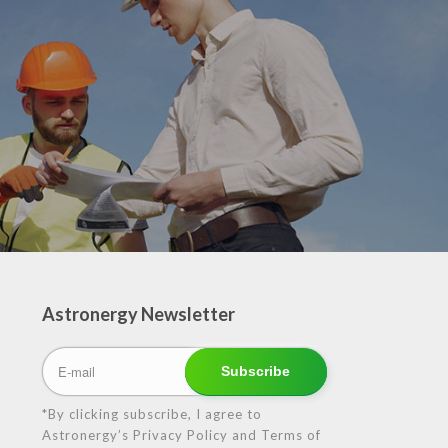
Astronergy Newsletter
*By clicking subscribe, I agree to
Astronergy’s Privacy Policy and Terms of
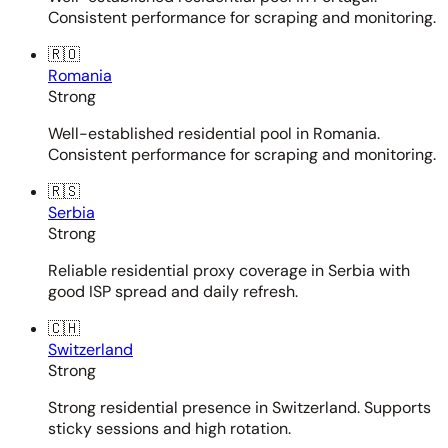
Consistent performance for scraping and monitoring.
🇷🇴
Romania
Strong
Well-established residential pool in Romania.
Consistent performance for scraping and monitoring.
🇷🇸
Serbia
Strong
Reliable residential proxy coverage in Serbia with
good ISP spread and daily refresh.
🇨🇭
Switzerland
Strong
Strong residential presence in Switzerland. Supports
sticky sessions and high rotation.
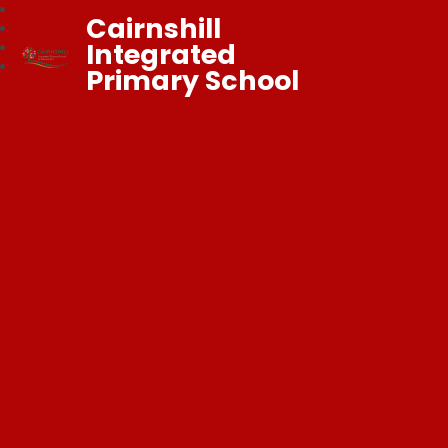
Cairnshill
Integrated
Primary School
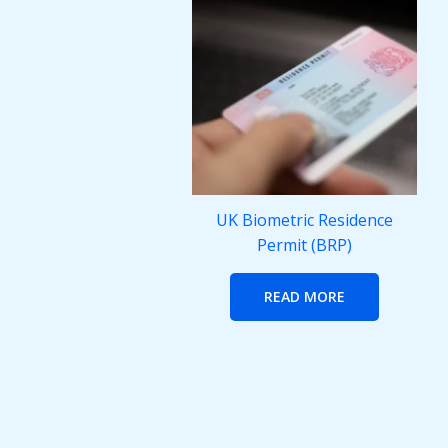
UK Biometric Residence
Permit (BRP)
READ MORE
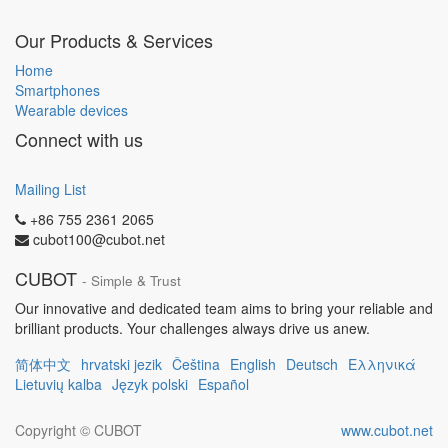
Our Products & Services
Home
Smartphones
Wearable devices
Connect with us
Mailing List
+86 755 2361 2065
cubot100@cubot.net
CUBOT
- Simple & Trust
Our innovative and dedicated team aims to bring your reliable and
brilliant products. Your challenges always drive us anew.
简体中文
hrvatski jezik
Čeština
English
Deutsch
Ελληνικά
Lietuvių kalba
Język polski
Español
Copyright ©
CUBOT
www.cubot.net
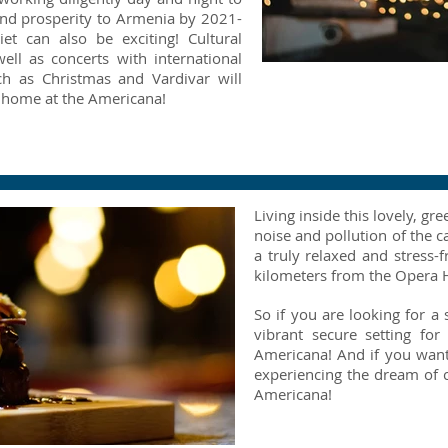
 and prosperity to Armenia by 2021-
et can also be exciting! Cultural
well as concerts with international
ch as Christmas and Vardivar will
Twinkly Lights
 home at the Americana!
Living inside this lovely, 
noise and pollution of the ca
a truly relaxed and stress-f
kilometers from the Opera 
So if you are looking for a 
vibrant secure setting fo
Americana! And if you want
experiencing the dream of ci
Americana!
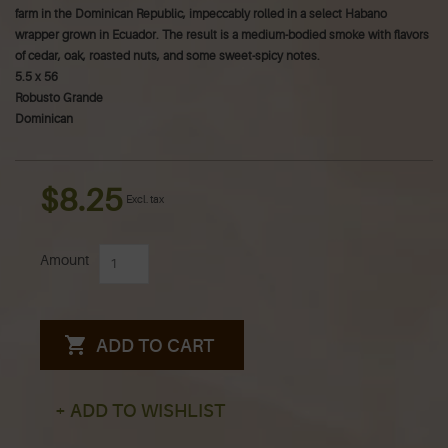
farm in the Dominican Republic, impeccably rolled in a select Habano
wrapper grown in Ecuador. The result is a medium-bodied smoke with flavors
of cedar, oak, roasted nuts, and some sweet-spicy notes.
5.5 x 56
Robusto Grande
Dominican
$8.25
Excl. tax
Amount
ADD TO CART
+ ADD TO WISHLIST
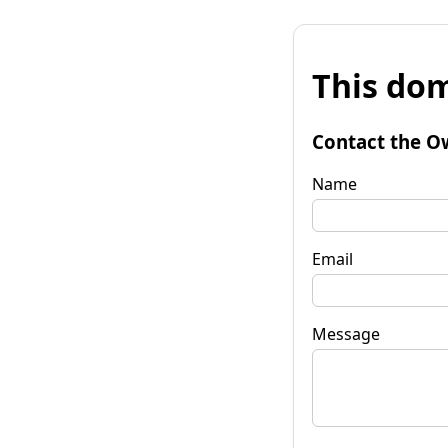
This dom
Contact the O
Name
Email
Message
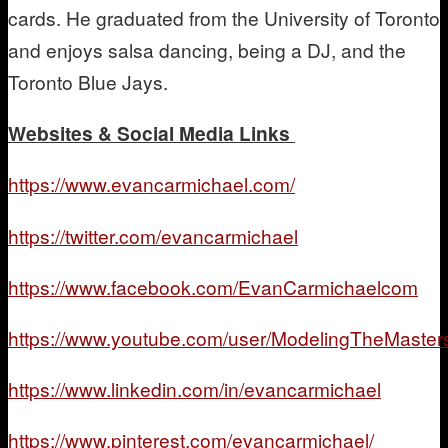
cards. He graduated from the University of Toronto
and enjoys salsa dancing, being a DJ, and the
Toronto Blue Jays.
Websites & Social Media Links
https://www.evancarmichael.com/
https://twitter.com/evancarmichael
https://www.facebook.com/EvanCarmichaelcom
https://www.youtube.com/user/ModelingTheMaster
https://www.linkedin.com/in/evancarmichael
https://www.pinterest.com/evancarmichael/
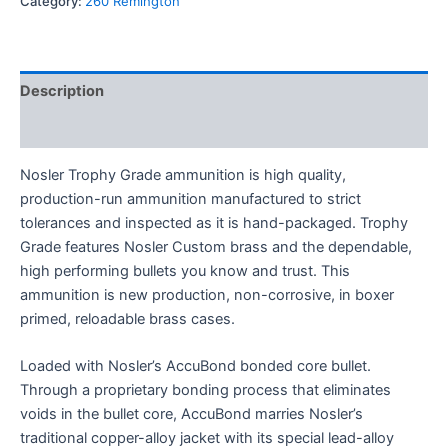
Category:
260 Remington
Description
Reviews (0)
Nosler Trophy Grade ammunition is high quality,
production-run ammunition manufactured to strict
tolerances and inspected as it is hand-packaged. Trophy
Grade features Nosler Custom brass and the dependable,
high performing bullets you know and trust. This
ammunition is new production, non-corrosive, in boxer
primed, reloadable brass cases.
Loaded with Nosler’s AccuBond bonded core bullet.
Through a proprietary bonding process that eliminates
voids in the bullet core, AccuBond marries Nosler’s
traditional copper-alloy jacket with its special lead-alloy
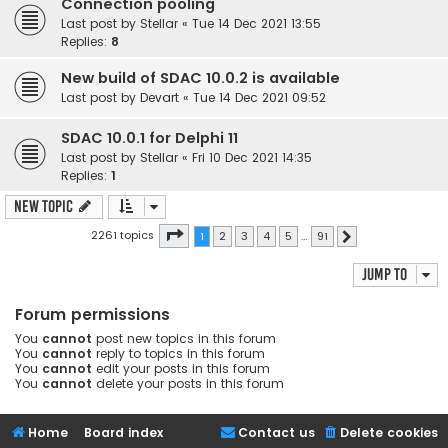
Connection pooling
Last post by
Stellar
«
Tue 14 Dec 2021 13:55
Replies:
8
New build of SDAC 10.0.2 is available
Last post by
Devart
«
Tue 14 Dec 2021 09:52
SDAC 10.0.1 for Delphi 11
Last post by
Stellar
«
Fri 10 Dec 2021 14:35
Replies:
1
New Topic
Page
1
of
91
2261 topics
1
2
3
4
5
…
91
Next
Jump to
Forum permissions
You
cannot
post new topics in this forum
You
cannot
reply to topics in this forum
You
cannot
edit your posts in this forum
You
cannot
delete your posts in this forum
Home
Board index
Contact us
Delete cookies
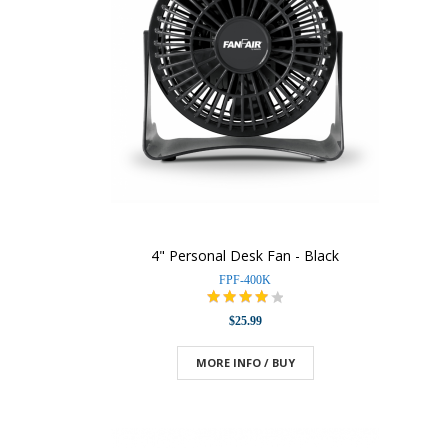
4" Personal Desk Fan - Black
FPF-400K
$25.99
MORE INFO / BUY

········

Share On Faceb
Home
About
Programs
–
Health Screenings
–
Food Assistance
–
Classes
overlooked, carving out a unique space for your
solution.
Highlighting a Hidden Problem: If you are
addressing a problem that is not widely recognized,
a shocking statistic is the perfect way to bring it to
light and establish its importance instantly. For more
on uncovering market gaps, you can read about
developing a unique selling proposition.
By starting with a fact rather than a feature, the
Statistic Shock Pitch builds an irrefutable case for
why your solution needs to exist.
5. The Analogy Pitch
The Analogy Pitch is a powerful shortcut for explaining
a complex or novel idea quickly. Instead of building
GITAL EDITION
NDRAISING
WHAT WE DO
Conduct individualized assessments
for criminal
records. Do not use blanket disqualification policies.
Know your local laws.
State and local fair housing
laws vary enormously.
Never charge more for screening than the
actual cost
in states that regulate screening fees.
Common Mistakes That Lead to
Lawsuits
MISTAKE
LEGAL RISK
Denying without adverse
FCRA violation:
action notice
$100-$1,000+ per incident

········

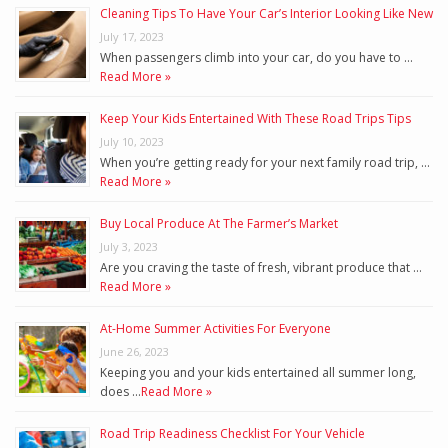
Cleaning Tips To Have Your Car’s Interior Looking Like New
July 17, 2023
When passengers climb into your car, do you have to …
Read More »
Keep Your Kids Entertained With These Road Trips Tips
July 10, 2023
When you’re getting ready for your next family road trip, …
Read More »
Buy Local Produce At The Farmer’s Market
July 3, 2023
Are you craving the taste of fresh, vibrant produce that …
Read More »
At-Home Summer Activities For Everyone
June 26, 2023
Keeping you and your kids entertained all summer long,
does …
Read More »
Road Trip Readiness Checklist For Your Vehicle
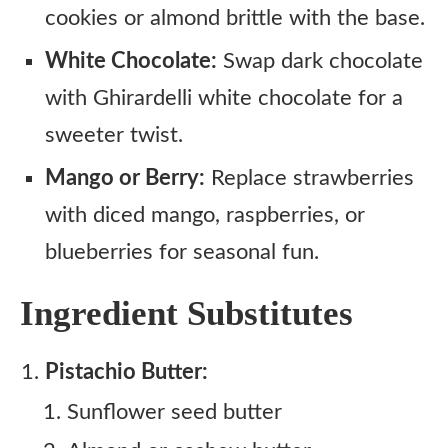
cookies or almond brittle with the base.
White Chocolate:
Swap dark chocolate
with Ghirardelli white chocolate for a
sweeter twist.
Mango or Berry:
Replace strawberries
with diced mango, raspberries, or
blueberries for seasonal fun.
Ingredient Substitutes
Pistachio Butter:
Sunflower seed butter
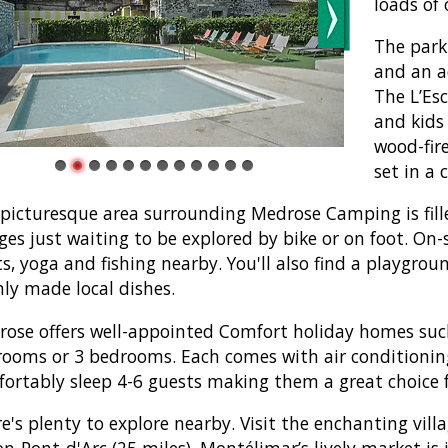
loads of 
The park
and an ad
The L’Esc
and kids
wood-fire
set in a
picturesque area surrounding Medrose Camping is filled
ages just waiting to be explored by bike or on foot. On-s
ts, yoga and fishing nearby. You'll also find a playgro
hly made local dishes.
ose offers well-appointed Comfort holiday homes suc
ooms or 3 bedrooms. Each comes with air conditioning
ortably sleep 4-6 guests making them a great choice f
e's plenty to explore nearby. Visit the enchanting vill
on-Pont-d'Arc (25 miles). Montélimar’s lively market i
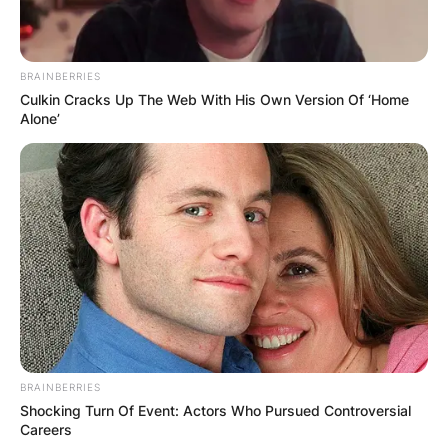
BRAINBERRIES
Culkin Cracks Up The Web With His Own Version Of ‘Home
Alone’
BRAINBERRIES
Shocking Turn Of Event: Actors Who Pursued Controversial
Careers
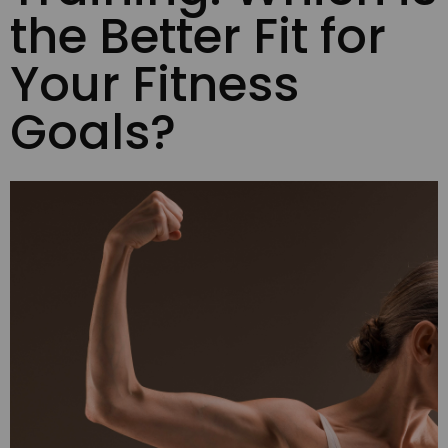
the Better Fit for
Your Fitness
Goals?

········

§ ABOUT THIS TASK
In the entries above, find the line with "subscribe, I agree to" and the line with "Strong residential presence". Write out exactly those two lines and every line between them, pictures excluded.

§ OUTPUT OF THE EXERCISE
*By clicking subscribe, I agree to
Astronergy’s Privacy Policy and Terms of
Consistent performance for scraping and monitoring.
🇷🇴
Romania
Strong
Well-established residential pool in Romania.
Consistent performance for scraping and monitoring.
🇷🇸
Serbia
Strong
Reliable residential proxy coverage in Serbia with
good ISP spread and daily refresh.
🇨🇭
Switzerland
Strong
Strong residential presence in Switzerland. Supports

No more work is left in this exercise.